Wednesday, December 5, 2007

The end of pay phones... cell phones next

I thoroughly enjoyed this read at the Yourdon Report on the end of the pay phone.

It didn’t really come as a surprise when I saw the story that ATT had announced it would withdraw from the pay-phone marketplace within the next year; if anything, it’s a surprise that there are any pay phones any more, at least in urban centers around the world.

What confused me, however, is that the article was titled: Bye bye, cell phones. I kept reading expecting a conclusion that cell phones would be obsolete in the near future as well. It didn't go there, and the title still confuses me, but I'm glad I kept reading. The story had an amusing and surprising ending.

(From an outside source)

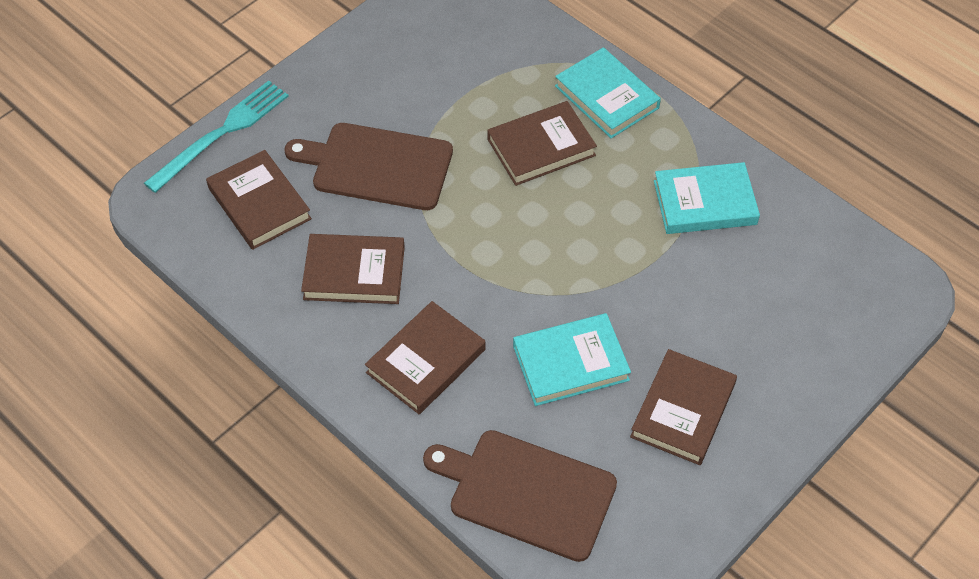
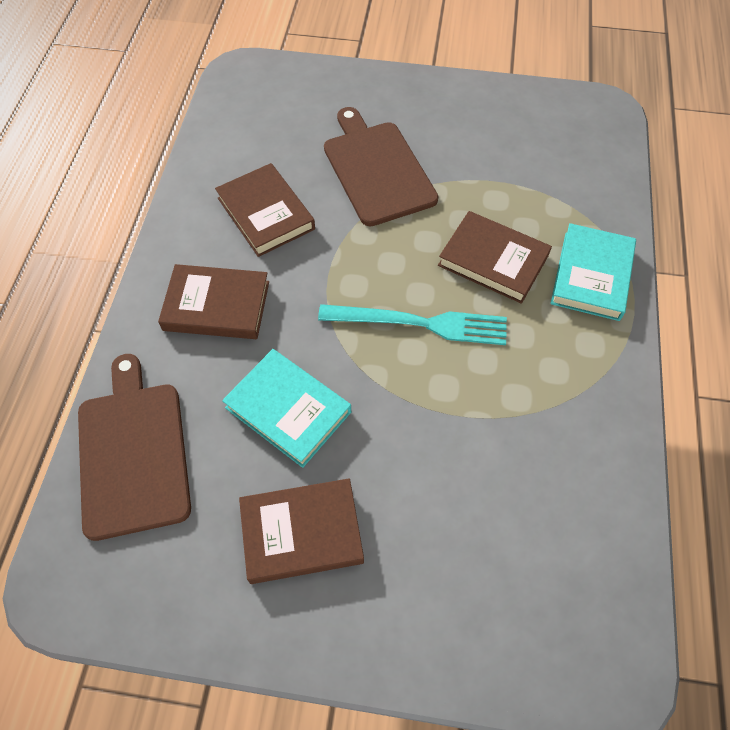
camera: 55 degrees right, 5 degrees up
turquoise fork [144,80,288,193] -> turquoise fork moved to [318,304,507,345]
brown book [206,150,312,250] -> none
turquoise book [654,162,760,234] -> none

It was this post by Harold Feld, Four Reasons Why Google Will Bid To Win in the 700 MHz Auction, that had me thinking optimistically about the end of the cell phone in the first place.

1. Google Has A Different Vision For the Wireless World It Can Only Achieve By Owning Licenses.

OK, the biggest problem is that analysts are looking at this as if Google wanted to break into the wireless phone business and introduce the fabled “G-Phone” similar to the Apple iPhone. But that's not what Google (and the rest of Silicon Valley) want. What Google really wants is far more audacious. Google wants to eliminate the entire wireless “phone” industry and replace it with the “mobile broadband” industry. In this world, people do not buy “mobile phone service” with the option to load all manner of various features for additional prices onto their phones. People buy a wireless service contract for a “dumb pipe” similar to what they buy (now) from cable and dsl companies.

We can only hope that the death of the cell phone is following shortly on the heels of the pay phone. Can't happen soon enough as far as I'm concerned.


Anonymous said...

I didn't go for the iphone. I went for the ipod touch and strongly considered the Nokia N810. As for paying a giant monthly cell fee to get those services, no thank you.

As for whether google will commoditize the device business, I don't know. It seems like people are willing to pay for design in devices.

The open standards seem to make well designed devices more valuable by allowing them to tap into the largest network, not the reverse.

Anonymous said...

Agreed again!

I like my Nokia N810. Liking it more all the time. There are things that the make the iPod Touch just a little more fun to play with, but the Nokia most definitely has more functionality. Way more programs than my jailbroken Touch.

I'm using them both through WiFi so there are no costs just yet.